When asked how she beat Victoria Azarenka in Melbourne, she deadpanned, ” Because I a am better player.” Asked why she plays tennis, she said it was “for the money.” After one big win, she insisted that she would go shopping no matter what her husband says. And speaking of her husband, she confided that before the Aussie Open final, “I didn’t have a good evening. My husband slept like this SSHHHS. I woke up every hour.”

Now in the Roland Garros final, it was her hour once again. She had brushed aside three powerful foes –  No. 9 seed Petra Kvitova, No. 4 seed Azarenka and No. 7 Maria Sharpova – all big hitters who could have won here.

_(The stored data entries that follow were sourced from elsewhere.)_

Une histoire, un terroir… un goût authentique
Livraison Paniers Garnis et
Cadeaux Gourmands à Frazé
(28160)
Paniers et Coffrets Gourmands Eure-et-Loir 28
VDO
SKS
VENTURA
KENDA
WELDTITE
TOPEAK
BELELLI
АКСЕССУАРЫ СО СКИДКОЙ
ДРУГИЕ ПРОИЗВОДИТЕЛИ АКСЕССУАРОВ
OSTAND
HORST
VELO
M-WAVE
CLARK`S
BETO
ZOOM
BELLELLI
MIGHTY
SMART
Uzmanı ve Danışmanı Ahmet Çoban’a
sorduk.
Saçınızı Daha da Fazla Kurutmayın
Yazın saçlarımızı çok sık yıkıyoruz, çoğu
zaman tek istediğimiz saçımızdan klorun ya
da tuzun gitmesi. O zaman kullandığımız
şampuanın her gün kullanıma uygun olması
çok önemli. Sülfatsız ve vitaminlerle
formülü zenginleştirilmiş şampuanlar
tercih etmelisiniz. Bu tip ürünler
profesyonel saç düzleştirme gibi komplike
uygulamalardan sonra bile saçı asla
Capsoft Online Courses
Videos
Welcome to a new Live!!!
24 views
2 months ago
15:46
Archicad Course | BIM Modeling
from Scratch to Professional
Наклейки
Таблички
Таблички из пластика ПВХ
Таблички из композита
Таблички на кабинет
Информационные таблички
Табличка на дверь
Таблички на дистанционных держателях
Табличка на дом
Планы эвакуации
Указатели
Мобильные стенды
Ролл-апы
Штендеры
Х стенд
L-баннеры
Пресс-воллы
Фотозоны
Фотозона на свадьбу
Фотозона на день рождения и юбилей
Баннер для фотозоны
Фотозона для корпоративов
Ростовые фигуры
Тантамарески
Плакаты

Then, in the final, she was an underdog to Schiavone — the only minted-for-clay elite WTA player since Justine Henin. Experts told us that Li Na – athletic and imposing – was fine against other powerballers. But against the crafty slice-and-dicer from Italy – good luck. The defending champion who last year at the French Open had crushed Na (losing just six games) knew how to bring it in Slam finals and, with her movement and guile, would surely dismantle her opponent.

Wrong.

From the start, Na unleashed a startling display of first-strike, power tennis. Just 5-foot-7, Na is not a big, imposing woman like many an Eastern Eur0. But she has strong legs and a powerful upper body. Told by her coach that “it was just a tennis match, but an important one,” she seemingly drew from her experience. She was calm and apparently oblivious to pressure. Often moving forward, she put on a forehand clinic – crosscourt, down-the-line or to the body, deep and accurate – it didn’t matter. She dominated her smaller, more emotional opponent. The (“I Kiss the Clay”) ecstasy we had often seen on Schiavone’s fantastic elastic face was gone. Instead, there were many a grimace — substantial pain. And she was talking to herself, often a bad sign.

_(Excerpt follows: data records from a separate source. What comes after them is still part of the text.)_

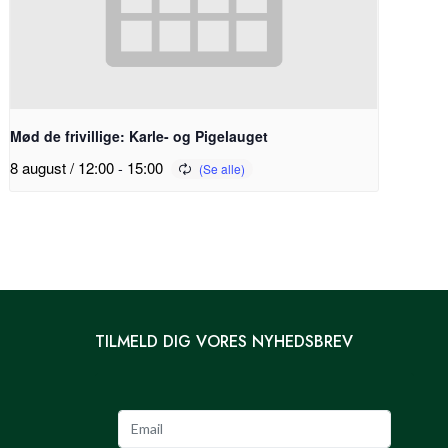
Mød de frivillige: Karle- og Pigelauget
8 august / 12:00
-
15:00
TILMELD DIG VORES NYHEDSBREV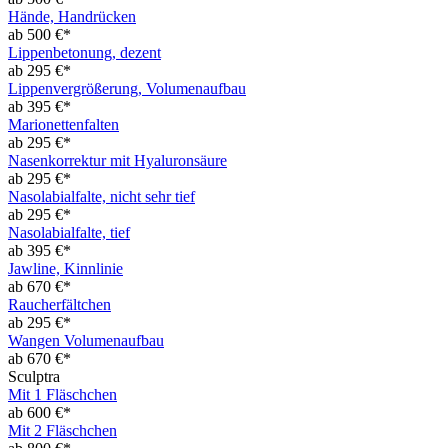
Hände, Handrücken
ab 500 €*
Lippenbetonung, dezent
ab 295 €*
Lippenvergrößerung, Volumenaufbau
ab 395 €*
Marionettenfalten
ab 295 €*
Nasenkorrektur mit Hyaluronsäure
ab 295 €*
Nasolabialfalte, nicht sehr tief
ab 295 €*
Nasolabialfalte, tief
ab 395 €*
Jawline, Kinnlinie
ab 670 €*
Raucherfältchen
ab 295 €*
Wangen Volumenaufbau
ab 670 €*
Sculptra
Mit 1 Fläschchen
ab 600 €*
Mit 2 Fläschchen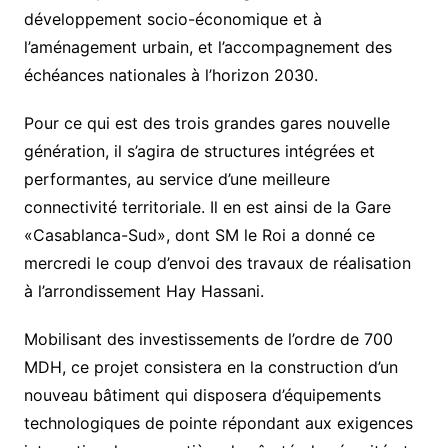
développement socio-économique et à
l’aménagement urbain, et l’accompagnement des
échéances nationales à l’horizon 2030.
Pour ce qui est des trois grandes gares nouvelle
génération, il s’agira de structures intégrées et
performantes, au service d’une meilleure
connectivité territoriale. Il en est ainsi de la Gare
«Casablanca-Sud», dont SM le Roi a donné ce
mercredi le coup d’envoi des travaux de réalisation
à l’arrondissement Hay Hassani.
Mobilisant des investissements de l’ordre de 700
MDH, ce projet consistera en la construction d’un
nouveau bâtiment qui disposera d’équipements
technologiques de pointe répondant aux exigences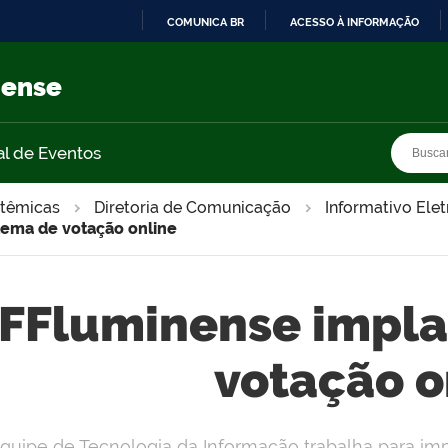
COMUNICA BR
ACESSO À INFORMAÇÃO
IR
PARA
nense
O
CONTEÚDO
Busca
Busca
al de Eventos
stêmicas
Diretoria de Comunicação
Informativo Ele
tema de votação online
IFFluminense impla
votação o
quipe de Tecnologia da Informação trabalha para im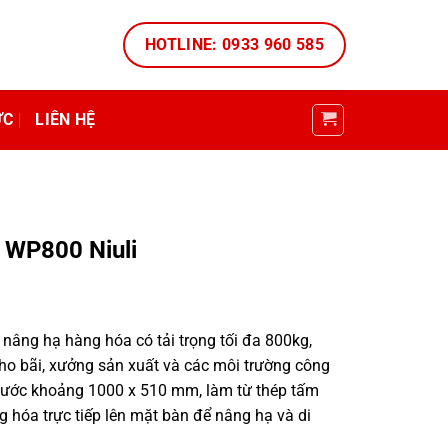
HOTLINE: 0933 960 585
ỨC
LIÊN HỆ
 WP800 Niuli
ị nâng hạ hàng hóa có tải trọng tối đa 800kg,
ho bãi, xưởng sản xuất và các môi trường công
thước khoảng 1000 x 510 mm, làm từ thép tấm
ng hóa trực tiếp lên mặt bàn để nâng hạ và di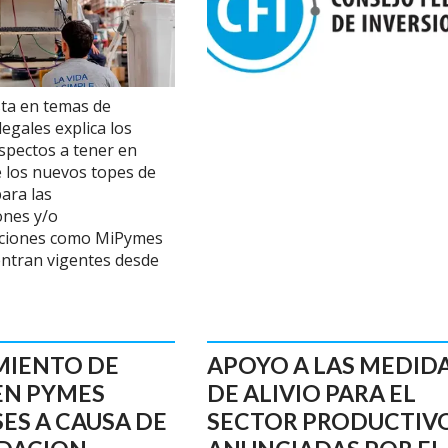
sta en temas de
egales explica los
aspectos a tener en
 los nuevos topes de
ara las
ones y/o
aciones como MiPymes
ntran vigentes desde
MIENTO DE
APOYO A LAS MEDID
EN PYMES
DE ALIVIO PARA EL
ES A CAUSA DE
SECTOR PRODUCTIV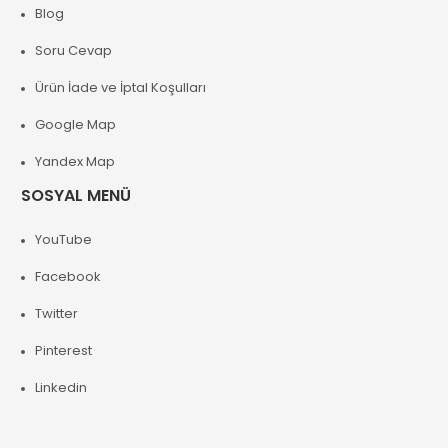
Blog
Soru Cevap
Ürün İade ve İptal Koşulları
Google Map
Yandex Map
SOSYAL MENÜ
YouTube
Facebook
Twitter
Pinterest
Linkedin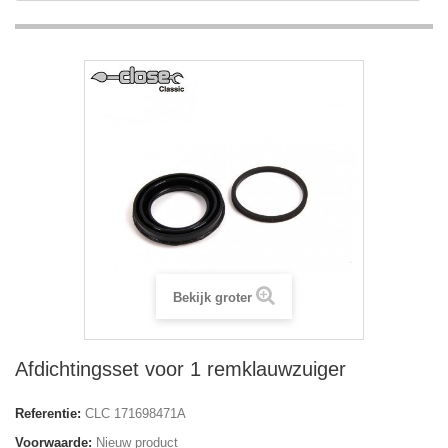
Bekijk groter
Afdichtingsset voor 1 remklauwzuiger
Referentie:
CLC 171698471A
Voorwaarde:
Nieuw product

So Schiavone, the bold risk taker, never could gain control or establish a rhythm. Often hitting off her back foot, she struggled just NOT to be blown away and once broken in the fifth game of the first set, she began a long, frustrating climb just to catch up.

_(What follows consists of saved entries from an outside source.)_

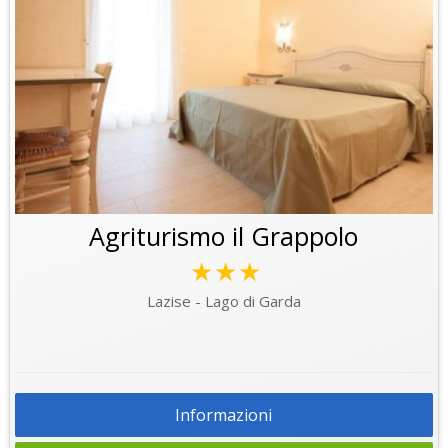
Agriturismo il Grappolo
★★★
Lazise - Lago di Garda
Informazioni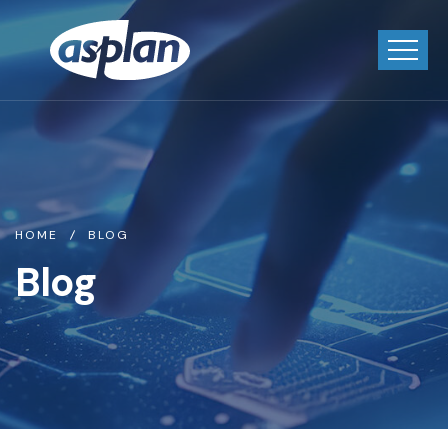
HOME
BLOG
Blog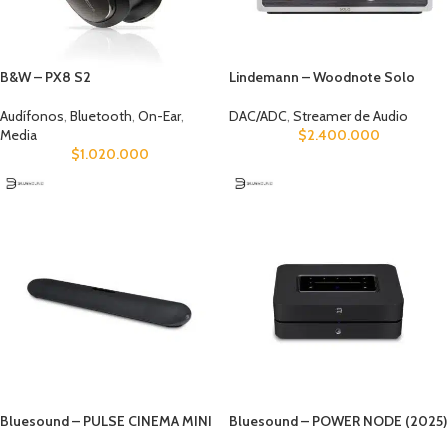
B&W – PX8 S2
Lindemann – Woodnote Solo
Audífonos
,
Bluetooth
,
On-Ear
,
DAC/ADC
,
Streamer de Audio
Media
$
2.400.000
$
1.020.000
Bluesound – PULSE CINEMA MINI
Bluesound – POWER NODE (2025)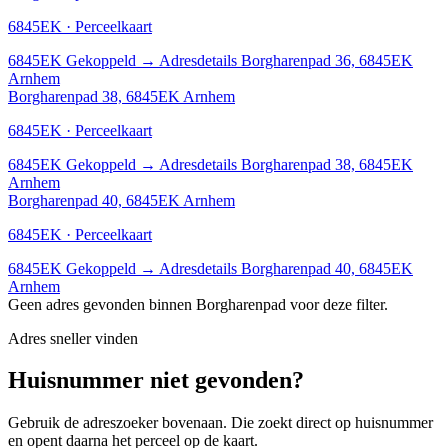
6845EK · Perceelkaart
6845EK
Gekoppeld
→
Adresdetails Borgharenpad 36, 6845EK
Arnhem
Borgharenpad 38, 6845EK Arnhem
6845EK · Perceelkaart
6845EK
Gekoppeld
→
Adresdetails Borgharenpad 38, 6845EK
Arnhem
Borgharenpad 40, 6845EK Arnhem
6845EK · Perceelkaart
6845EK
Gekoppeld
→
Adresdetails Borgharenpad 40, 6845EK
Arnhem
Geen adres gevonden binnen Borgharenpad voor deze filter.
Adres sneller vinden
Huisnummer niet gevonden?
Gebruik de adreszoeker bovenaan. Die zoekt direct op huisnummer
en opent daarna het perceel op de kaart.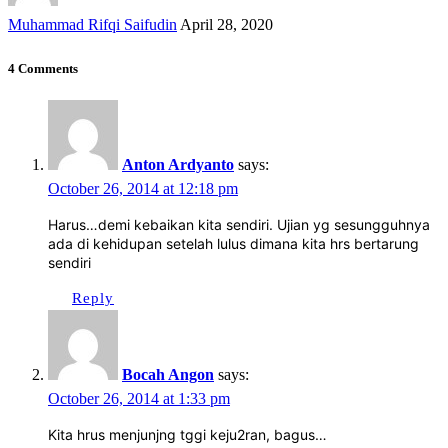
Muhammad Rifqi Saifudin
April 28, 2020
4 Comments
Anton Ardyanto
says:
October 26, 2014 at 12:18 pm
Harus…demi kebaikan kita sendiri. Ujian yg sesungguhnya
ada di kehidupan setelah lulus dimana kita hrs bertarung
sendiri
Reply
Bocah Angon
says:
October 26, 2014 at 1:33 pm
Kita hrus menjunjng tggi keju2ran, bagus…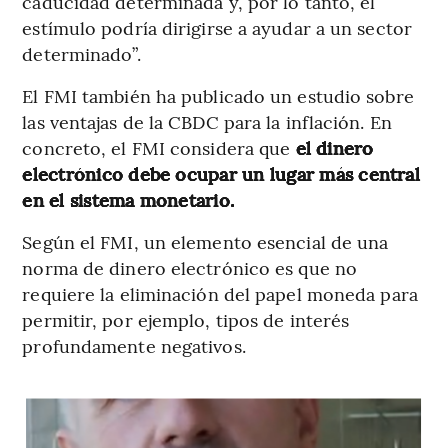
caducidad determinada y, por lo tanto, el
estímulo podría dirigirse a ayudar a un sector
determinado”.
El FMI también ha publicado un estudio sobre
las ventajas de la CBDC para la inflación. En
concreto, el FMI considera que
el dinero
electrónico debe ocupar un lugar más central
en el sistema monetario.
Según el FMI, un elemento esencial de una
norma de dinero electrónico es que no
requiere la eliminación del papel moneda para
permitir, por ejemplo, tipos de interés
profundamente negativos.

With the Italian down a set and a break, we seemed to be on the brink of a blowout. But Na finally blinked. She hit four bad forehands in the eighth game of the second set and Schiavone offered a dance when she broke back to even the struggle. Then, as she raised her game and took risks, she seemed to be on the ascendance. Up 6-5 and just two points from forcing a third set, a Li Na backhand was called good. Schiavone was incensed. She bent over the line, insisting time and again to the ump the call had been blown.

Later, Schiavone offered a lyrical if elliptical explanation: “ If the ball is out, I call out.  Steal the ball [no]…If the ball is in, is in.  That's what they teach me from when I was young, and that's what I want to teach in the future… to the kids.  So if I call the ball out, the percentage that I mistake, it's really, really low.  So if you explain me this is the mark and this is out and you explain me really the sign, I can believe you.  But that ball, [it was out] no.”

Always an emotional player who’s in the moment, the controversy took the wind out of her Italian sails. Fans craved a third set, a classic match. But Na swept to a 6-0 lead in the tiebreak and thought, “Don’t do something stupid.”

She didn’t.

Forcing a backhand error, the first  Asian Slam champion fell to her back. Her convincing, runaway win meant that Chinese tennis would be moving forward like never before. China’s “journey of a thousand Slams” ended with a triumph of  single player with a fierce forehand and a big smile. Clearly, it was a triumph which mirrors today’s geo-political landscape. Soon the skies above Paris would roar as if asking whether the tennis landscape was to be altered by a land in the East of 1.7 billion souls.